Vcodex is a software package for data transformation.
Examples of data transformation include compression,
delta compression, encryption, portable encodings of binary data, etc.
The software architecture of Vcodex is layered as follows:

• Libvcodex: This base library implements the methods for
  transforming data. The library assumes that there is sufficient
  main memory to process given data.
  Different transforms can be composed to perform particular tasks.
  For example, a Burrows-Wheeler compressor can be built by
  composing together the Burrows-Wheeler transform,
  a move-to-front transform, a run-length encoder, and some entropy encoder.
  
• Vcsfio(): This single function is a part of Libvcodex.

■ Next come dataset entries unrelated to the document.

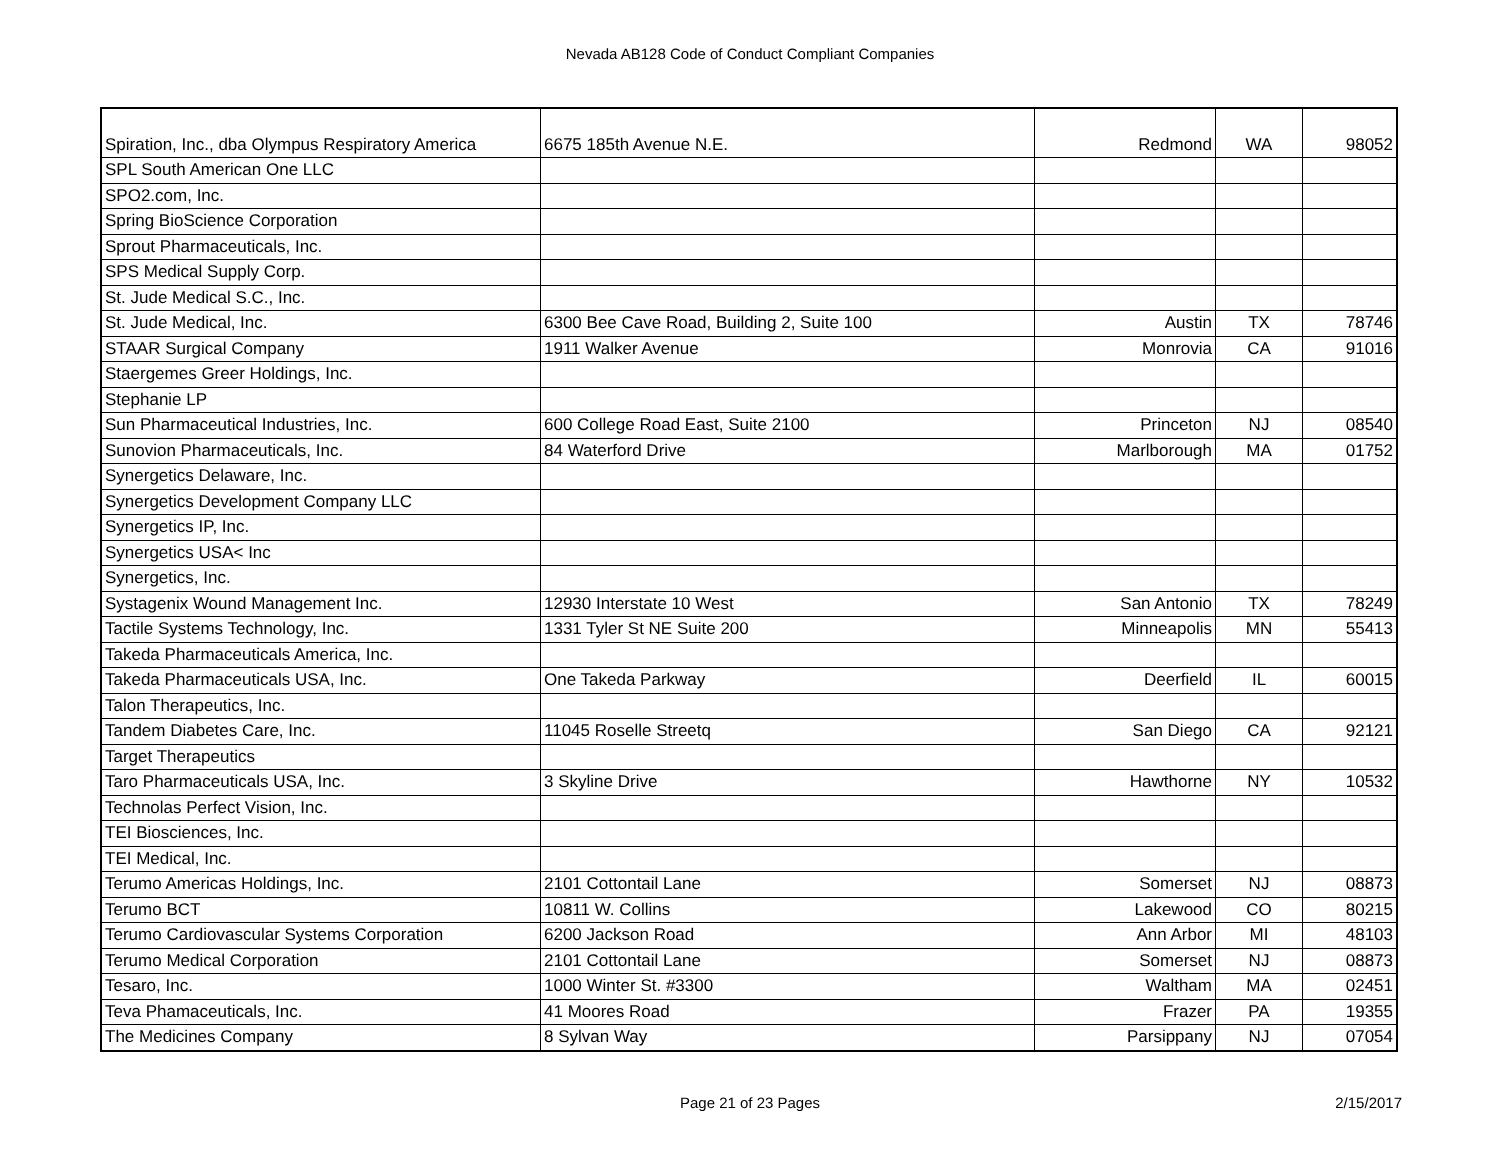Nevada AB128 Code of Conduct Compliant Companies
| Spiration, Inc., dba Olympus Respiratory America | 6675 185th Avenue N.E. | Redmond | WA | 98052 |
| SPL South American One LLC | | | | |
| SPO2.com, Inc. | | | | |
| Spring BioScience Corporation | | | | |
| Sprout Pharmaceuticals, Inc. | | | | |
| SPS Medical Supply Corp. | | | | |
| St. Jude Medical S.C., Inc. | | | | |
| St. Jude Medical, Inc. | 6300 Bee Cave Road, Building 2, Suite 100 | Austin | TX | 78746 |
| STAAR Surgical Company | 1911 Walker Avenue | Monrovia | CA | 91016 |
| Staergemes Greer Holdings, Inc. | | | | |
| Stephanie LP | | | | |
| Sun Pharmaceutical Industries, Inc. | 600 College Road East, Suite 2100 | Princeton | NJ | 08540 |
| Sunovion Pharmaceuticals, Inc. | 84 Waterford Drive | Marlborough | MA | 01752 |
| Synergetics Delaware, Inc. | | | | |
| Synergetics Development Company LLC | | | | |
| Synergetics IP, Inc. | | | | |
| Synergetics USA< Inc | | | | |
| Synergetics, Inc. | | | | |
| Systagenix Wound Management Inc. | 12930 Interstate 10 West | San Antonio | TX | 78249 |
| Tactile Systems Technology, Inc. | 1331 Tyler St NE Suite 200 | Minneapolis | MN | 55413 |
| Takeda Pharmaceuticals America, Inc. | | | | |
| Takeda Pharmaceuticals USA, Inc. | One Takeda Parkway | Deerfield | IL | 60015 |
| Talon Therapeutics, Inc. | | | | |
| Tandem Diabetes Care, Inc. | 11045 Roselle Streetq | San Diego | CA | 92121 |
| Target Therapeutics | | | | |
| Taro Pharmaceuticals USA, Inc. | 3 Skyline Drive | Hawthorne | NY | 10532 |
| Technolas Perfect Vision, Inc. | | | | |
| TEI Biosciences, Inc. | | | | |
| TEI Medical, Inc. | | | | |
| Terumo Americas Holdings, Inc. | 2101 Cottontail Lane | Somerset | NJ | 08873 |
| Terumo BCT | 10811 W. Collins | Lakewood | CO | 80215 |
| Terumo Cardiovascular Systems Corporation | 6200 Jackson Road | Ann Arbor | MI | 48103 |
| Terumo Medical Corporation | 2101 Cottontail Lane | Somerset | NJ | 08873 |
| Tesaro, Inc. | 1000 Winter St. #3300 | Waltham | MA | 02451 |
| Teva Phamaceuticals, Inc. | 41 Moores Road | Frazer | PA | 19355 |
| The Medicines Company | 8 Sylvan Way | Parsippany | NJ | 07054 |
Page 21 of 23 Pages
2/15/2017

It
  provides an interface to the Sfio library to deal with file data.
  Vcsfio() constructs an Sfio discipline for the particular data transformation
  task and inserts it to a given Sfio stream. After that, for encoding,
  raw data can be simply written to the stream and the Sfio discipline
  will take care of calling the Vcodex functions to encode.

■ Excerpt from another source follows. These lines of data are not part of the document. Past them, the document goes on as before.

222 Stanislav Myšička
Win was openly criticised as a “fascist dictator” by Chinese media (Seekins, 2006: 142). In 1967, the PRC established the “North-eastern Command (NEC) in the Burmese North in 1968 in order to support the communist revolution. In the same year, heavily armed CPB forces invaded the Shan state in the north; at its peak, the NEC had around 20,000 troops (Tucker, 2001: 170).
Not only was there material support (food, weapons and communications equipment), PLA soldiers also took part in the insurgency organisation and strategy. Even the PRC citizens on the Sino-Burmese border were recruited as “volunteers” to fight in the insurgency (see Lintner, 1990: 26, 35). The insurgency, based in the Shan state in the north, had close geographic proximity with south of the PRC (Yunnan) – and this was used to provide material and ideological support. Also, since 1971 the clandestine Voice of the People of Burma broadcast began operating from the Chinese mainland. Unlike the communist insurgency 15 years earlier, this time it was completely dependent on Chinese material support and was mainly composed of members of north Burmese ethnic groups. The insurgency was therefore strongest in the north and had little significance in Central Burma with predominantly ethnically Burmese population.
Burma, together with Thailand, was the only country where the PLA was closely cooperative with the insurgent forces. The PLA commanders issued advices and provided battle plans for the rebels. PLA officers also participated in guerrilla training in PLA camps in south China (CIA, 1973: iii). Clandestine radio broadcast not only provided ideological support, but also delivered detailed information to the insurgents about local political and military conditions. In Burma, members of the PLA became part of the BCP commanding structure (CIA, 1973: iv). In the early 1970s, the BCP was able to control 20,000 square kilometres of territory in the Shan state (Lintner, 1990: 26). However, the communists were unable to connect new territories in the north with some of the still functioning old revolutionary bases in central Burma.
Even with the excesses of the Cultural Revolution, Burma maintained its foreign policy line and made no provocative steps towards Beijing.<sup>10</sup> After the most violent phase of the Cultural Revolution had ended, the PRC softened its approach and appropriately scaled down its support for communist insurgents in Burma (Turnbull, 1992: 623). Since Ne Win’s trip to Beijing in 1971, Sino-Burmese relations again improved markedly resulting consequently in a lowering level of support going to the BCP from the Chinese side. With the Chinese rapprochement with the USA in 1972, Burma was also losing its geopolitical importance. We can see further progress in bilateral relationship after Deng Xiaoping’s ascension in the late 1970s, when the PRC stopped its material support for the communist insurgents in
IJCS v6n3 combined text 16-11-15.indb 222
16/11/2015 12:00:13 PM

  Likewise, for decoding, the Sfio discipline will automatically call
  Vcodex functions to decode data so that the application will see
  the data in plaintext.
  
• Vczip: This single executable command can be used to
  run the data transforms for both encoding and decoding.

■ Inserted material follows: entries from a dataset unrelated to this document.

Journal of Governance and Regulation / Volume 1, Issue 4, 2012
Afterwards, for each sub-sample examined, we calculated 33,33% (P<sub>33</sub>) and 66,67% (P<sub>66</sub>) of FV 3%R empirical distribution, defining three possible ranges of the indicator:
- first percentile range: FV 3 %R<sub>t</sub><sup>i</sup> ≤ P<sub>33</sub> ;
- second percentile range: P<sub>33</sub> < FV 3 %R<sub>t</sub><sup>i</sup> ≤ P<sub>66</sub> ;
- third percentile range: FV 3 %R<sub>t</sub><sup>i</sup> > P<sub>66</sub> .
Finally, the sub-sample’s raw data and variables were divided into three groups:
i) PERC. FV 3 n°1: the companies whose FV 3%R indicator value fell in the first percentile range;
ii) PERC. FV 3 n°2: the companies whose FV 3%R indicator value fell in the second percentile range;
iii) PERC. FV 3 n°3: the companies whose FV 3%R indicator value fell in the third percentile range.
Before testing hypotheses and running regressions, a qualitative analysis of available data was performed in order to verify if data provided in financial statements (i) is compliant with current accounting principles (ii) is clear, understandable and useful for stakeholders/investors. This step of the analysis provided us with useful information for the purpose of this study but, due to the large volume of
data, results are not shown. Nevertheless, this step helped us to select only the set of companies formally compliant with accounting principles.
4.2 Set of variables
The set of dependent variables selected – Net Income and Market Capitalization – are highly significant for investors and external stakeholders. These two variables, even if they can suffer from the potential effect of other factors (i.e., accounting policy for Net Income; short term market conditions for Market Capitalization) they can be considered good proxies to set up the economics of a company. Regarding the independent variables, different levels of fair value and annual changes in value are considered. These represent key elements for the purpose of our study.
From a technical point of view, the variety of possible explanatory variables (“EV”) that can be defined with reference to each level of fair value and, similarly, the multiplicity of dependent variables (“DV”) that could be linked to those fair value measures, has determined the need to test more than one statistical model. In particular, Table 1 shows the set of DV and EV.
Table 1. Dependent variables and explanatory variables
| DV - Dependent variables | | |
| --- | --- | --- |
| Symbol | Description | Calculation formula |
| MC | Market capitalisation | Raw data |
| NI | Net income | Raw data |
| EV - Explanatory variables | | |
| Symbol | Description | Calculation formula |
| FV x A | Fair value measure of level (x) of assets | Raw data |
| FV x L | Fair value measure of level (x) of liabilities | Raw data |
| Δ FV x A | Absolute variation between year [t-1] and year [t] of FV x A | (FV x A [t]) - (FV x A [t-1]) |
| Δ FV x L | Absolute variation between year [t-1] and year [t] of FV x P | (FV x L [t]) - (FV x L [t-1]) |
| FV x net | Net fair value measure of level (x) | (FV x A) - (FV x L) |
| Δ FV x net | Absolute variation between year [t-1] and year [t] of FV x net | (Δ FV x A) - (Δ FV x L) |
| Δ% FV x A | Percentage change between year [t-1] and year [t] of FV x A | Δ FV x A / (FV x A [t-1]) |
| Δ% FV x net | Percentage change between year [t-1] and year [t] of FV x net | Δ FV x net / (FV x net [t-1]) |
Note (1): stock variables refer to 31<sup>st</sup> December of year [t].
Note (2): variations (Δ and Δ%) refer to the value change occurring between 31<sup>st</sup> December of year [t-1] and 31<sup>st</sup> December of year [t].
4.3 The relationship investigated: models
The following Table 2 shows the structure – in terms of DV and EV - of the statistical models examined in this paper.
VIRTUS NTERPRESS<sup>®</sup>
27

  With the right combination of transforms, Vczip can perform
  compression tasks with performance similar to or better
  than other well-known compressors such as Gzip or Bzip2.
  Vczip is, in fact, a simple driver to collect command line arguments
  and make the appropriate invocation to vcsfio() to condition the standard
  output or input stream as the case required.
  

Libvcodex is based on a Discipline and Method architecture (see the references below)
enabling simple data processing as well as extensibility when new transforms are invented.
Data are transformed via handles created with particular transformation methods.
Below are the methods distributed in this package:

• Vcdelta: This performs delta compression and outputs results
  in the Vcdiff data encoding format. Since this method
  is a generalization of the 1977 Lempel-Ziv compression strategy,
  it can also be used to compress single data sets.
  
• Vchuffman: This performs static Huffman coding. It implements fast
  algorithms to compute the Huffman code table and to decode encoded data.
  
• Vchuffpart: This partitions data into contiguous segments with
  consistent statistics so that they compress better with different
  Huffman code tables than if a single table is used for all data.
  
• Vchuffgroup: This is similar to the above. However, it first
  partitions data into small chunks with the same size, then groups
  chunks with consistent statistics for compression.
  
• Vcbwt: This performs the famed Burrows-Wheeler transform.
  
• Vcmtf: This performs the move-to-front transform. The method can
  be parameterized to select between two different move-to-front
  strategies. The default strategy uses a simple prediction method
  to aggressively move data to the front of the queue. This works
  well with data produced by Vcbwt. The alternate strategy is the
  plain move-to-front where a data byte is moved to the front of the
  queue after it is accessed.
  
• Vcrle: This performs run-length encoding. The method can be
  parameterized to select between two different strategies. The default
  strategy finds runs and encodes the lengths and the data separately.
  The alternate strategy only encodes runs of zeros using a special
  binary encoding. This works well with data produced by the move-to-front
  transform after a Burrows-Wheeler transform.